Accelerating the alignment phase of Minimap2 genome assembly algorithm Using GACT-X in a commercial Cloud FPGA machine.

Detalhes bibliográficos
Ano de defesa: 2022
Autor(a) principal: Teng, Carolina
Orientador(a): Não Informado pela instituição
Banca de defesa: Não Informado pela instituição
Tipo de documento: Dissertação
Tipo de acesso: Acesso aberto
Idioma: eng
Instituição de defesa: Biblioteca Digitais de Teses e Dissertações da USP
Programa de Pós-Graduação: Não Informado pela instituição
Departamento: Não Informado pela instituição
País: Não Informado pela instituição
Palavras-chave em Português:
Link de acesso: https://www.teses.usp.br/teses/disponiveis/3/3140/tde-05092022-084236/
Resumo: Genetic sequencing can provide crucial information in medicine and in biology studies.
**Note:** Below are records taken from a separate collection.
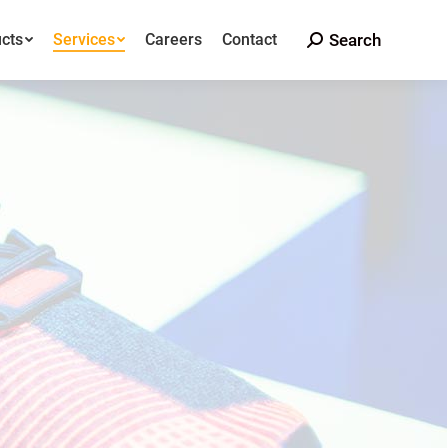
Search
cts
Services
Careers
Contact
Search:
Search
cts
Services
Careers
Contact
Search:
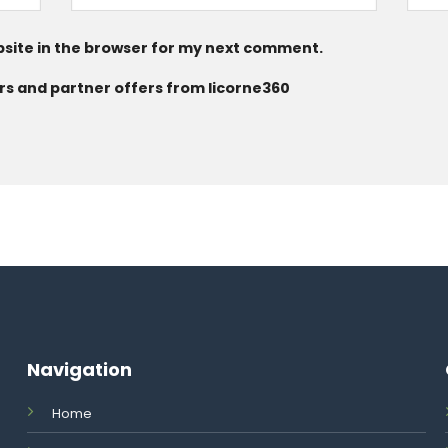
site in the browser for my next comment.
rs and partner offers from licorne360
Navigation
Home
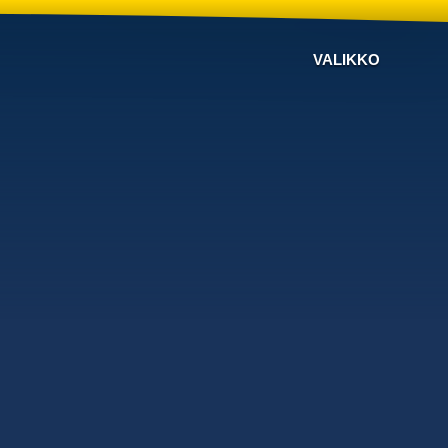
VALIKKO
The technologies developed in the field are advancing rapidly and the current third-generation of genome sequencers have significant improvements over the secondgeneration. In parallel to that, sequencing throughput has been increasing at an exponential rate, which, coupled with price reduction, has resulted in a leap of generation of genomic data to be processed. Transistor technology is reaching its fundamental limits, and Moores Law is becoming obsolete, so other alternatives are required to efficiently process such an amount of data. Long-reads from the third generation of sequencers are shown to be an emerging type of genetic data, with average lengths of thousands of nucleotides each. State-of-the-Art algorithm Minimap2 is able to assemble these reads into the genome that was sampled, but it is a computationally-intensive process: for the human genome size with sufficient coverage, running times can reach up to dozens of CPU hours. Hardware acceleration has been proposed as an effort to make Minimap2 more efficient, but up to the present moment, only one of its main bottlenecks, the chaining step, has been successfully accelerated on FPGA. No efficient solution has been proposed for the aligning step, implemented as the ksw function. GACT-X is a Cloud FPGA design that performs a banded SWG alignment with fixed memory, suitable for any size of input. GACT-X with tiles of size 4,000 can be 2x faster than ksw when aligning long sequences. Replacing the alignment function ksw in Minimap2 with GACT-X on a Cloud hybrid system can provide up to 1.41x acceleration on the entire execution to the software counterpart, with comparable accuracy for data that have high similarity to the reference genome. This dissertation presents all the relevant background information, the development stages and methods, the results achieved on three different datasets, and the proposed future work on this acceleration project.